FENOMENA MAL BAGI MASYARAKAT URBAN DI JAKARTA Amarena Nediari Interior Design Department, School of Design, BINUS Unoversity Jln. K.H. Syahdan No.9, Palmerah, Jakarta Barat 11480
[email protected]
ABSTRACT Mall building is a place where urban communities come together with their specific interest. People go to the mall with their independent needs without any emotional bonding between each other. As a public space, mall is trying to meet the needs of urban communities especially as an entertaining space for the visitors. Go to the mall has become a way of life in urban society, as a destination for the whole family. While on the other hand the existence of many mall building are the traits of sick city, because as a public space, city does not meet the social and environmental objectives anymore. Jakarta has more than 75 building mall, it has exceeded the limit of the population. Mall has become a phenomenon because it has met the lifestyle of urban society but on the other side mall has spent water absorption area. This disagreement about mall building requires a mall that friendly to the environment, so that the green open spaces and water absorption area can be provided or replaced as well. The next discussion is about mall that should build friendly to the environment and its importance to the urban community. Keywords: mall, urban society, phenomenon
ABSTRAK Bangunan mal merupakan sarana untuk berkerumunnya masyarakat urban dengan kepentingan tertentu. Kepergian masyarakat ke mal adalah sebuah kepentingan independen tanpa adanya ikatan emosional antara satu sama lain. Sebagai ruang publik, mal berusaha untuk memenuhi kebutuhan masyarakat urban terutama sebagai ruang rekreasi bagi pengunjungnya. Berkunjung ke mal telah menjadi sebuah gaya hidup dari masyarakat urban, sebagai destinasi bagi seluruh anggota keluarga. Sementara di lain sisi, keberadaan banyak mal merupakan ciri-ciri kota sakit karena sebagai ruang publik kota tidak memenuhi tujuan sosial dan lingkungan. Jakarta sudah memiliki lebih dari 75 bangunan mal, hal ini telah melebihi batas ideal dari jumlah penduduknya.
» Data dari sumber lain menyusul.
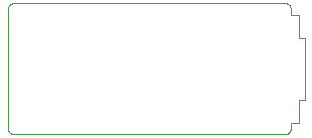
<source format=gm1>
G04 #@! TF.GenerationSoftware,KiCad,Pcbnew,8.0.0*
G04 #@! TF.CreationDate,2024-02-27T22:22:22+03:00*
G04 #@! TF.ProjectId,dummifier,64756d6d-6966-4696-9572-2e6b69636164,rev?*
G04 #@! TF.SameCoordinates,Original*
G04 #@! TF.FileFunction,Profile,NP*
%FSLAX46Y46*%
G04 Gerber Fmt 4.6, Leading zero omitted, Abs format (unit mm)*
G04 Created by KiCad (PCBNEW 8.0.0) date 2024-02-27 22:22:22*
%MOMM*%
%LPD*%
G01*
G04 APERTURE LIST*
G04 #@! TA.AperFunction,Profile*
%ADD10C,0.067468*%
G04 #@! TD*
G04 APERTURE END LIST*
D10*
X43950789Y-19740157D02*
X43973541Y-19741662D01*
X43995997Y-19744145D01*
X44018138Y-19747584D01*
X44039944Y-19751958D01*
X44061394Y-19757245D01*
X44082468Y-19763423D01*
X44103146Y-19770471D01*
X44123408Y-19778369D01*
X44143234Y-19787093D01*
X44162603Y-19796623D01*
X44181496Y-19806938D01*
X44199891Y-19818016D01*
X44217770Y-19829835D01*
X44235112Y-19842374D01*
X44251896Y-19855612D01*
X44272660Y-19873662D01*
X44292414Y-19892794D01*
X44311112Y-19912965D01*
X44328709Y-19934130D01*
X44345159Y-19956243D01*
X44360417Y-19979261D01*
X44374437Y-20003139D01*
X44387174Y-20027832D01*
X44398583Y-20053295D01*
X44408618Y-20079484D01*
X44417233Y-20106354D01*
X44424384Y-20133860D01*
X44430025Y-20161958D01*
X44434111Y-20190603D01*
X44436595Y-20219750D01*
X44437434Y-20249356D01*
X44437434Y-20775895D01*
X45108958Y-20775895D01*
X45108958Y-22651842D01*
X45619192Y-22651842D01*
X45619192Y-27970803D01*
X45108958Y-27970803D01*
X45108958Y-29846751D01*
X44437434Y-29846751D01*
X44437434Y-30330612D01*
X44436773Y-30356931D01*
X44434814Y-30382895D01*
X44431587Y-30408471D01*
X44427123Y-30433629D01*
X44421454Y-30458336D01*
X44414612Y-30482562D01*
X44406627Y-30506275D01*
X44397532Y-30529443D01*
X44387358Y-30552036D01*
X44376135Y-30574021D01*
X44363897Y-30595367D01*
X44350673Y-30616042D01*
X44336496Y-30636016D01*
X44321396Y-30655256D01*
X44305406Y-30673732D01*
X44288557Y-30691411D01*
X44270880Y-30708263D01*
X44252407Y-30724255D01*
X44233168Y-30739357D01*
X44213197Y-30753537D01*
X44192523Y-30766763D01*
X44171178Y-30779004D01*
X44149194Y-30790229D01*
X44126603Y-30800406D01*
X44103435Y-30809503D01*
X44079722Y-30817489D01*
X44055496Y-30824333D01*
X44030787Y-30830004D01*
X44005628Y-30834469D01*
X43980050Y-30837697D01*
X43954085Y-30839657D01*
X43927762Y-30840317D01*
X20990515Y-30840350D01*
X20964195Y-30839690D01*
X20938232Y-30837730D01*
X20912655Y-30834502D01*
X20887498Y-30830037D01*
X20862790Y-30824366D01*
X20838564Y-30817522D01*
X20814851Y-30809536D01*
X20791683Y-30800439D01*
X20769090Y-30790262D01*
X20747106Y-30779037D01*
X20725760Y-30766796D01*
X20705084Y-30753570D01*
X20685110Y-30739390D01*
X20665870Y-30724289D01*
X20647394Y-30708296D01*
X20629715Y-30691444D01*
X20612863Y-30673765D01*
X20596871Y-30655289D01*
X20581769Y-30636049D01*
X20567589Y-30616075D01*
X20554363Y-30595400D01*
X20542122Y-30574054D01*
X20530897Y-30552069D01*
X20520721Y-30529477D01*
X20511623Y-30506308D01*
X20503637Y-30482595D01*
X20496793Y-30458369D01*
X20491123Y-30433662D01*
X20486658Y-30408504D01*
X20483430Y-30382928D01*
X20481470Y-30356964D01*
X20480809Y-30330645D01*
X20480809Y-20249356D01*
X20481470Y-20223036D01*
X20483430Y-20197073D01*
X20486658Y-20171496D01*
X20491123Y-20146339D01*
X20496793Y-20121631D01*
X20503637Y-20097405D01*
X20511623Y-20073692D01*
X20520721Y-20050524D01*
X20530897Y-20027931D01*
X20542122Y-20005947D01*
X20554363Y-19984601D01*
X20567589Y-19963925D01*
X20581769Y-19943951D01*
X20596871Y-19924711D01*
X20612863Y-19906235D01*
X20629715Y-19888556D01*
X20647394Y-19871704D01*
X20665870Y-19855712D01*
X20685110Y-19840610D01*
X20705084Y-19826430D01*
X20725760Y-19813204D01*
X20747106Y-19800963D01*
X20769090Y-19789738D01*
X20791683Y-19779562D01*
X20814851Y-19770464D01*
X20838564Y-19762478D01*
X20862790Y-19755634D01*
X20887498Y-19749964D01*
X20912655Y-19745499D01*
X20938232Y-19742271D01*
X20964195Y-19740311D01*
X20990515Y-19739650D01*
X43927762Y-19739650D01*
X43950789Y-19740157D01*
M02*

</source>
Sungguh mal telah menjadi sebuah fenomena karena telah memenuhi gaya hidup dari masyarakat urban, namun sekaligus telah menghabiskan ruang publik serta kawasan resapan air. Adanya kontroversi yang diberikan dari bangunan mal in membutuhkan sebuah mal yang ramah terhadap lingkungan sekitarnya sehingga ruang terbuka hijau serta kawasan resapan air tetap dapat tersedia ataupun tergantikan dengan baik. Pembahasan selanjutnya adalah mengenai bangunan mal yang ramah terhadap lingkungan dan kepentingannya terhadap masyarakat urban. Kata kunci: mal, masyrakat urban, fenomena
Fenomena Mal Bagi ….. (Amarena Nediari)
183
PENDAHULUAN Kota merupakan pusat dari konsentrasi aktivitas ekonomi, sosial budaya, politik, pendidikan, dan administrasi pemerintahan telah menimbulkan pesona bagi masyarakat sekitarnya (Saidi, 2011). Dengandemikian, kota sebagai ruang publik mempunyai kebutuhan untuk dapat memenuhi kegiatan manusia di dalamnya. Kerumunan manusia yang terjadi di kota sering kali dirasa menakutkan, dan mengerikan bagi mereka yang baru pertama mengalaminya, dimana kerumunan sesaat ini terjadi dan dapat bubar sewaktu-waktu tanpa adanya ikatan secara emosional. Walter Benjamin, seorang kritikus abad 20 yang menulis sejarah kota Paris sebagai ibu kota peradaban abad ke-19, mengatakan bahwa pada abad ke-19 pengalaman terhadap kota dianggap menghadang dan mengganggu sebagai akibat emosi yang dibangkitkan pada kerumunan yang terjadi di kota tempat mereka mengamati hal tersebut. Dalam bahasannya, penyair Prancis, Baudelaire, adalah yang pertama kali menggambarkan secara positif tentang pengalaman akan kerumunan, yaitu “manusia yang terjun ke dalam kerumunan seperti masuk ke dalam tandon energi listrik” (Supangkat, 2005). Ada sebuah kejutan yang akan dikenang sebagai sebuah pengalaman. Baik atau buruknya pengalaman tersebut tentu berpulang kembali pada latar belakang manusia yang akan membentuk persepsi mengenai pengalaman. Bangunan mal merupakan sarana untuk berkerumunnya masyarakat urban dengan kepentingan tertentu. Kepergian mereka ke mal adalah sebuah kepentingan independen tanpa adanya ikatan emosional antara satu sama lain. Sebagai sebuah ruang publik, mal telah memenuhi kebutuhan masyarakat urban terutama sebagai ruang rekreasi bagi pengunjungnya. Hal ini telah menjadi sebuah gaya hidup dari masyarakat urban. Menghabiskan waktu di mal pada akhir minggu dianggap sebagai sebuah solusi bagi sebagian besar keluarga pada masyarakat urban. Hal yang tidak dapat dipungkiri, karena berbagai fasilitas dan sarana yang tersedia, mal menjadi one stop shopping yang memenuhi kebutuhan ayah yang ingin melengkapi koleksi hobinya, ibu yang ingin mencari tas, dan anak yang bermain games virtual di arena permainan. Bahkan sering dijumpai kereta dorong bayi (stroller) yang terisi penuh dengan kantong belanjaan sementara si adik sudah tertidur pulas dalam gendongan baby sitter.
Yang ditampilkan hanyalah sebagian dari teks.